*WHAT IS REQUIRED*
When a line of the material has the word "сыром" in it, copy that line.

*AVAILABLE DATA*
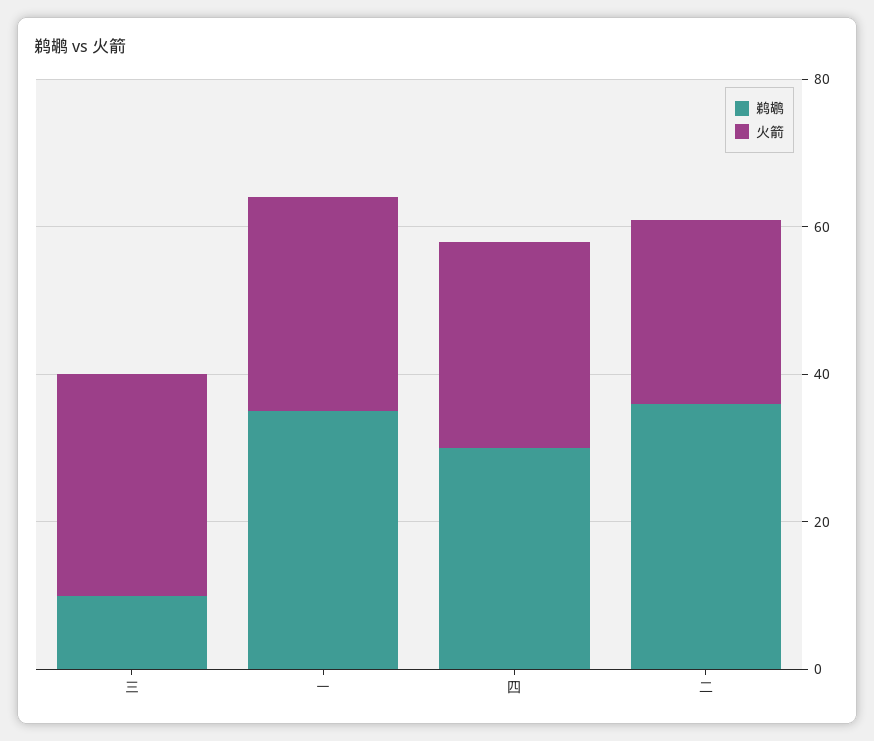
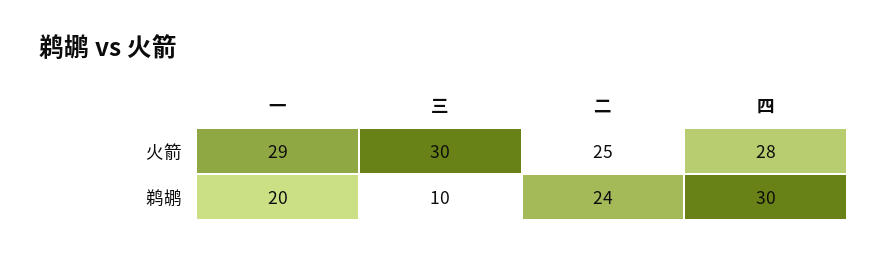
  {
    "鹈鹕": {
      "三": 10,
-     "一": 35,
+     "一": 20,
      "四": 30,
-     "二": 35
+     "二": 24
    },
    "火箭": {
      "三": 30,
      "一": 29,
      "四": 28,
      "二": 25
    }
  }

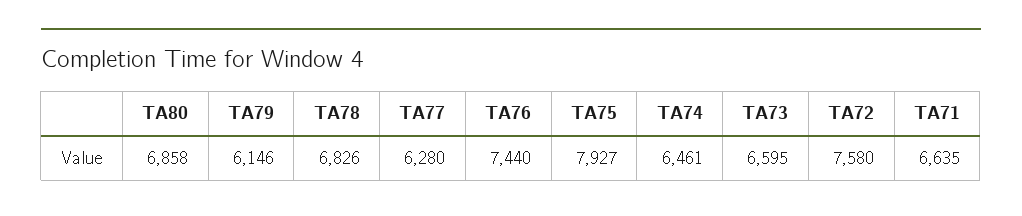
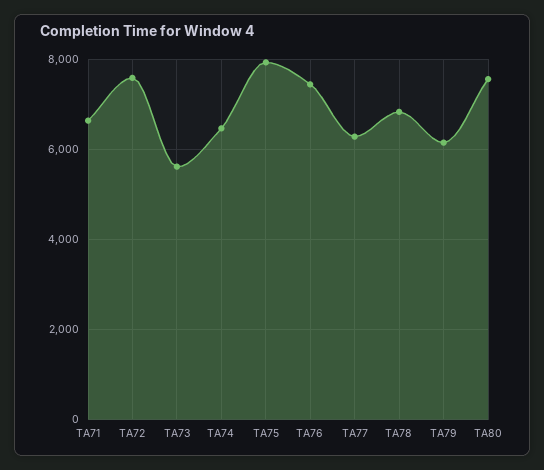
  {
-   "TA80": 6858,
+   "TA80": 7600,
    "TA79": 6146,
    "TA78": 6826,
    "TA77": 6280,
    "TA76": 7440,
    "TA75": 7927,
    "TA74": 6461,
-   "TA73": 6595,
+   "TA73": 5600,
    "TA72": 7580,
    "TA71": 6635
  }

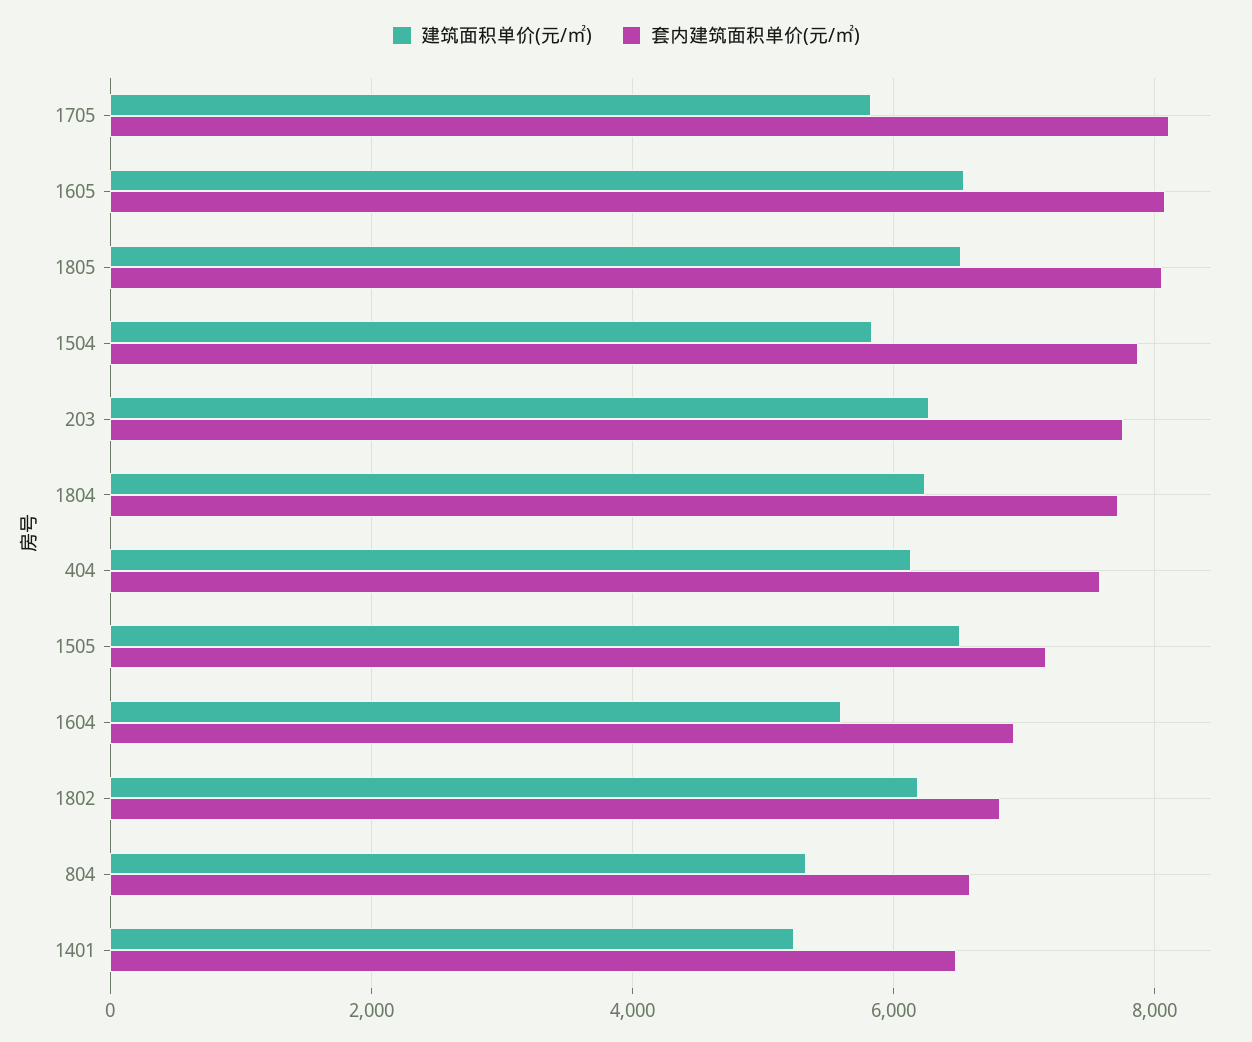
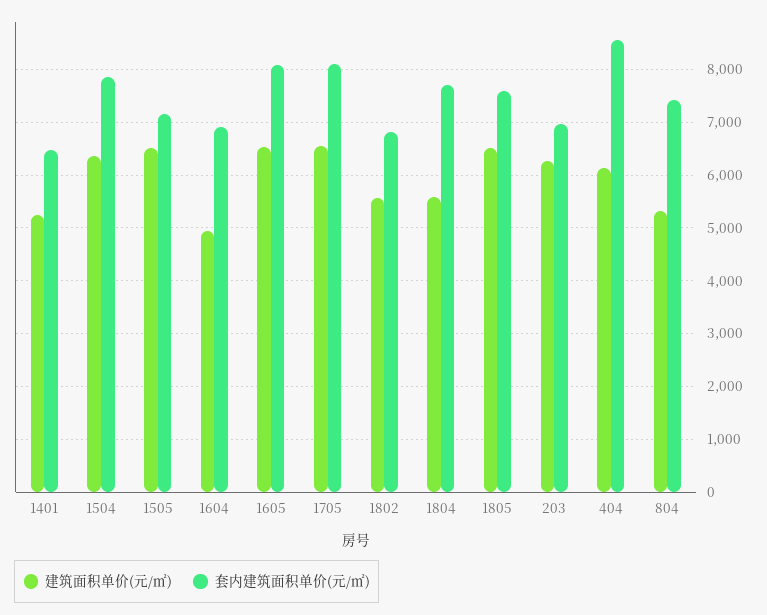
  {
    "建筑面积单价(元/㎡)": {
-     "1705": 5800,
+     "1705": 6600,
      "1605": 6600,
      "1805": 6600,
-     "1504": 5800,
+     "1504": 6400,
      "203": 6200,
-     "1804": 6200,
+     "1804": 5600,
      "404": 6200,
      "1505": 6600,
-     "1604": 5600,
+     "1604": 5000,
-     "1802": 6200,
+     "1802": 5600,
      "804": 5400,
      "1401": 5200
    },
    "套内建筑面积单价(元/㎡)": {
      "1705": 8200,
      "1605": 8000,
-     "1805": 8000,
+     "1805": 7600,
      "1504": 7800,
-     "203": 7800,
+     "203": 7000,
      "1804": 7800,
-     "404": 7600,
+     "404": 8600,
      "1505": 7200,
      "1604": 7000,
      "1802": 6800,
-     "804": 6600,
+     "804": 7400,
      "1401": 6400
    }
  }

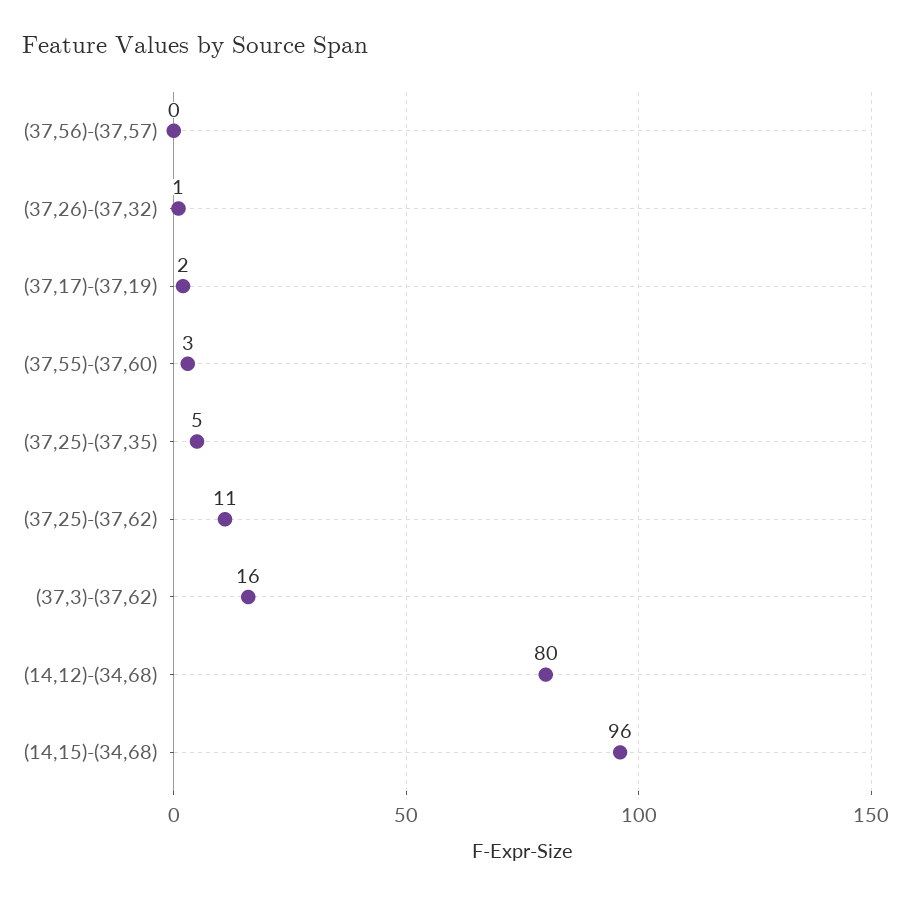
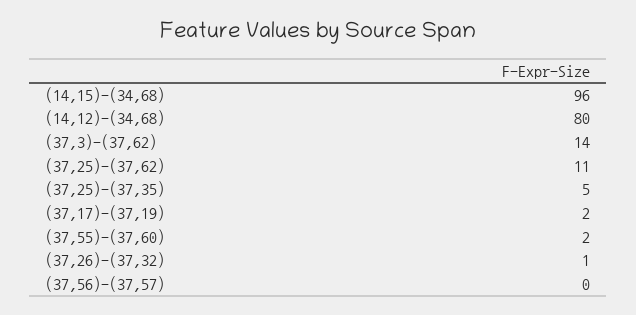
  {
    "(37,56)-(37,57)": 0,
    "(37,26)-(37,32)": 1,
    "(37,17)-(37,19)": 2,
-   "(37,55)-(37,60)": 3,
+   "(37,55)-(37,60)": 2,
    "(37,25)-(37,35)": 5,
    "(37,25)-(37,62)": 11,
-   "(37,3)-(37,62)": 16,
+   "(37,3)-(37,62)": 14,
    "(14,12)-(34,68)": 80,
    "(14,15)-(34,68)": 96
  }

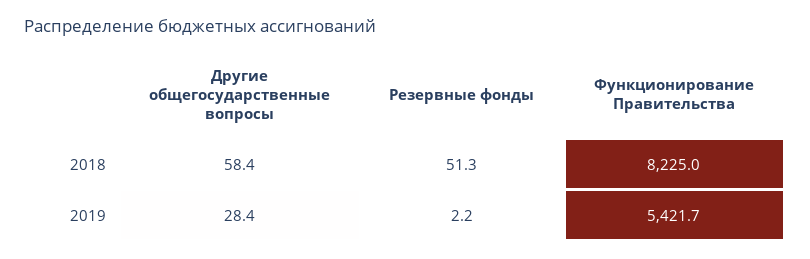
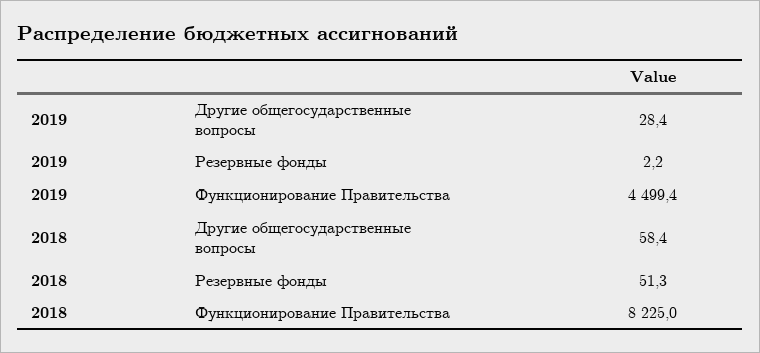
  {
    "Другие общегосударственные вопросы": {
      "2018": 58.4,
      "2019": 28.4
    },
    "Резервные фонды": {
      "2018": 51.3,
      "2019": 2.2
    },
    "Функционирование Правительства": {
      "2018": 8225,
-     "2019": 5421.7
+     "2019": 4499.4
    }
  }

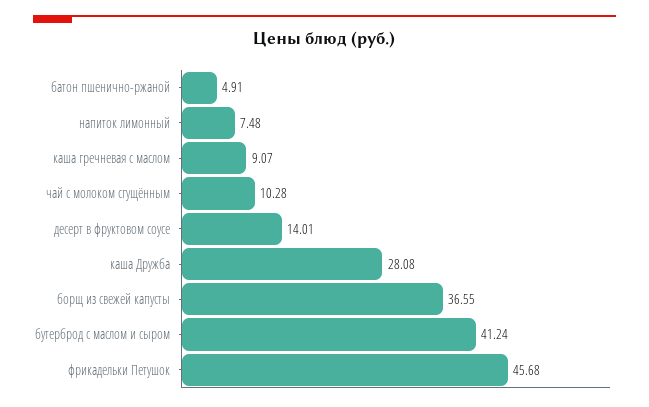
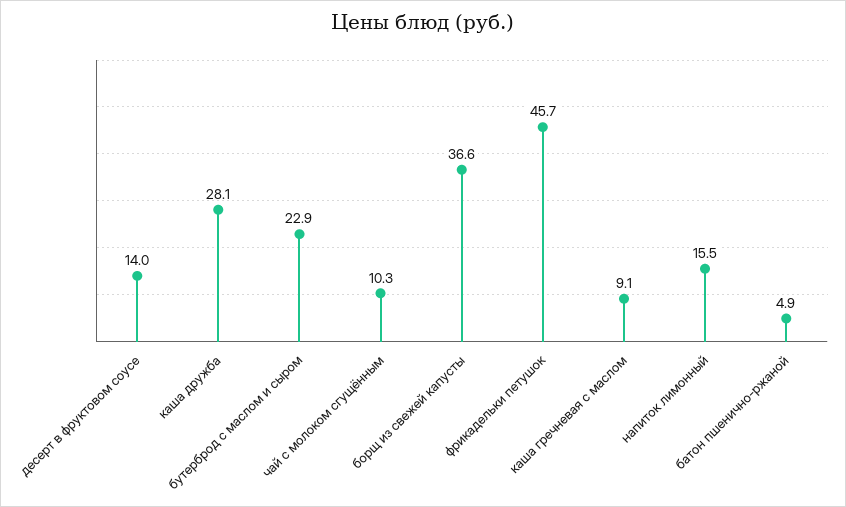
  {
    "батон пшенично-ржаной": 4.91,
-   "напиток лимонный": 7.48,
+   "напиток лимонный": 15.5,
    "каша гречневая с маслом": 9.07,
    "чай с молоком сгущённым": 10.28,
    "десерт в фруктовом соусе": 14.01,
    "каша Дружба": 28.08,
    "борщ из свежей капусты": 36.55,
-   "бутерброд с маслом и сыром": 41.24,
+   "бутерброд с маслом и сыром": 22.9,
    "фрикадельки Петушок": 45.68
  }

*SOLVED PROBLEM*
-   "бутерброд с маслом и сыром": 41.24,
+   "бутерброд с маслом и сыром": 22.9,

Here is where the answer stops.